> [Exercise details] Look in the data below for the line that has "Отличное сочетание от наших дизайнеров", then print exactly every line from there through the line that has "of door via de", leaving pictures out.

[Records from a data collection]

^^^^^^^^

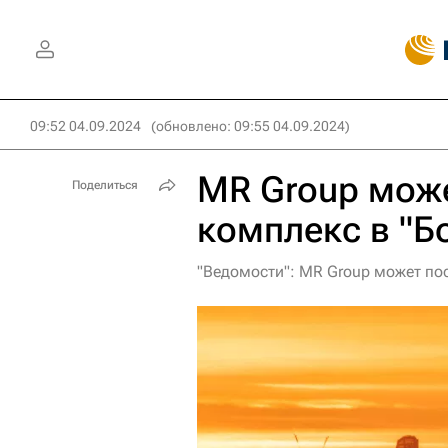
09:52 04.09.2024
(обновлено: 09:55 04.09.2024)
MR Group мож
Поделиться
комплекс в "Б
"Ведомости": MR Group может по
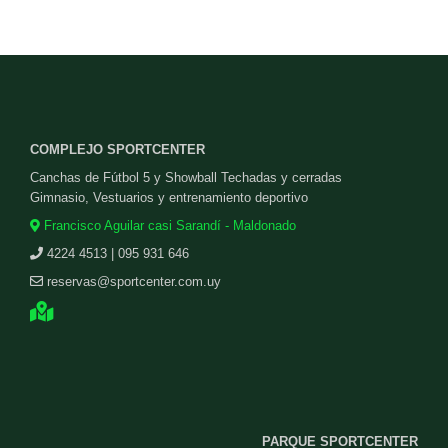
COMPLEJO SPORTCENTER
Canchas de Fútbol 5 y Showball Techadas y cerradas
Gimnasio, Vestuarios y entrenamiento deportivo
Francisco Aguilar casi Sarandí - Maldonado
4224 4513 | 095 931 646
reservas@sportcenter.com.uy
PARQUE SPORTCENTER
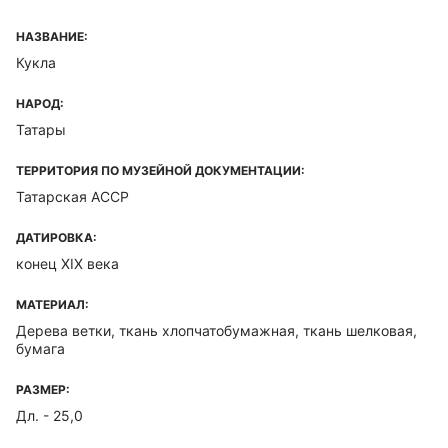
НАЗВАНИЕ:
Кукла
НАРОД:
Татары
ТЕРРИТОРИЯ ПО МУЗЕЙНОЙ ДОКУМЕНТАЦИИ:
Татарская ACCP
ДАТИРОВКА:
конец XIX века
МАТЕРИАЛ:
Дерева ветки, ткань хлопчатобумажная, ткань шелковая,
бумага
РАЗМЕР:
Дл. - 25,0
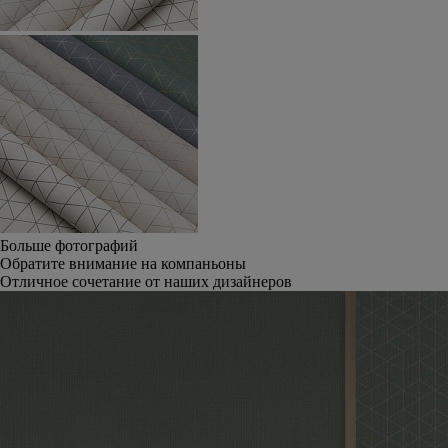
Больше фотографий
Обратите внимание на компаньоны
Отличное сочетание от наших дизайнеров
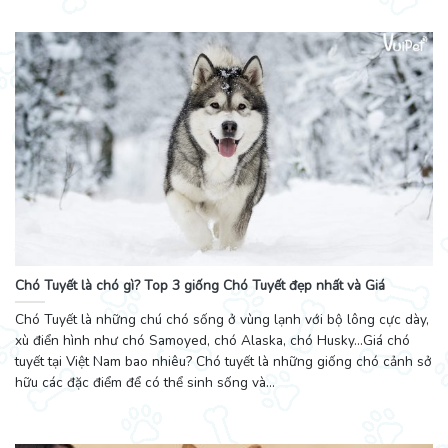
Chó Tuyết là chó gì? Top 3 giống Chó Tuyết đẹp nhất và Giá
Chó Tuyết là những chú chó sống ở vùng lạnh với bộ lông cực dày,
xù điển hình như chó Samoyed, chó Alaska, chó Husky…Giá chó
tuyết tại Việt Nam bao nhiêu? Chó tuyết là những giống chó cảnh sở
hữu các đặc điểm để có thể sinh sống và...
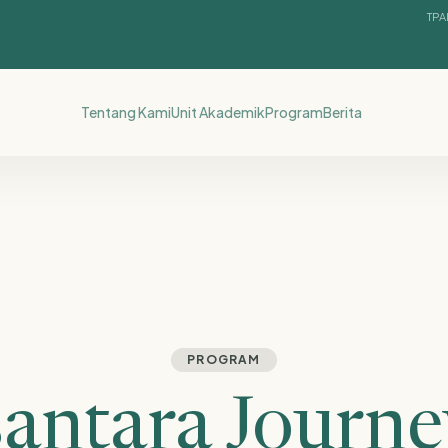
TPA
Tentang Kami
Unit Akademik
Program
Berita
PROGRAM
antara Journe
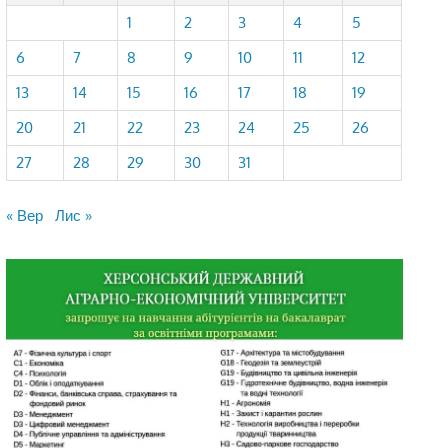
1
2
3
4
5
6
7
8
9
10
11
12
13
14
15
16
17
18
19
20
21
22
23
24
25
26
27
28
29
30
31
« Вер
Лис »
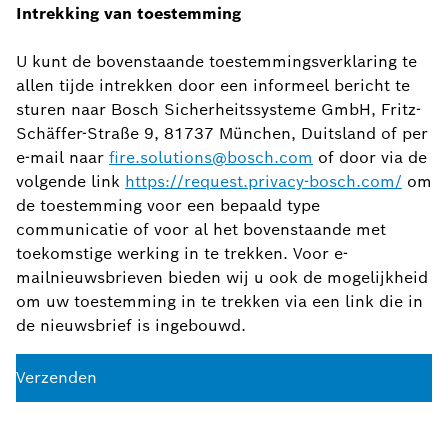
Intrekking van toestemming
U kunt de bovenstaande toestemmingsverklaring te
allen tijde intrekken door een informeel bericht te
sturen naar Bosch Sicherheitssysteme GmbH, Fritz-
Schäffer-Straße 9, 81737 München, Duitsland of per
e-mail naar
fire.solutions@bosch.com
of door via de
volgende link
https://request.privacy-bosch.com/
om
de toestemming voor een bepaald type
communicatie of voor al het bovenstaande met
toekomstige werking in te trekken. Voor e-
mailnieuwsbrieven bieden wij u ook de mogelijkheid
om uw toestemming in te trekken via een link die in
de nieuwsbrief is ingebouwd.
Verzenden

^^^^^^^^

> [Result of the exercise]
Отличное сочетание от наших дизайнеров
Chó Tuyết là chó gì? Top 3 giống Chó Tuyết đẹp nhất và Giá
Chó Tuyết là những chú chó sống ở vùng lạnh với bộ lông cực dày,
xù điển hình như chó Samoyed, chó Alaska, chó Husky…Giá chó
tuyết tại Việt Nam bao nhiêu? Chó tuyết là những giống chó cảnh sở
hữu các đặc điểm để có thể sinh sống và...
TPA
Tentang Kami
Unit Akademik
Program
Berita
PROGRAM
antara Journe
1
2
3
4
5
6
7
8
9
10
11
12
13
14
15
16
17
18
19
20
21
22
23
24
25
26
27
28
29
30
31
« Вер
Лис »
Intrekking van toestemming
U kunt de bovenstaande toestemmingsverklaring te
allen tijde intrekken door een informeel bericht te
sturen naar Bosch Sicherheitssysteme GmbH, Fritz-
Schäffer-Straße 9, 81737 München, Duitsland of per
e-mail naar
fire.solutions@bosch.com
of door via de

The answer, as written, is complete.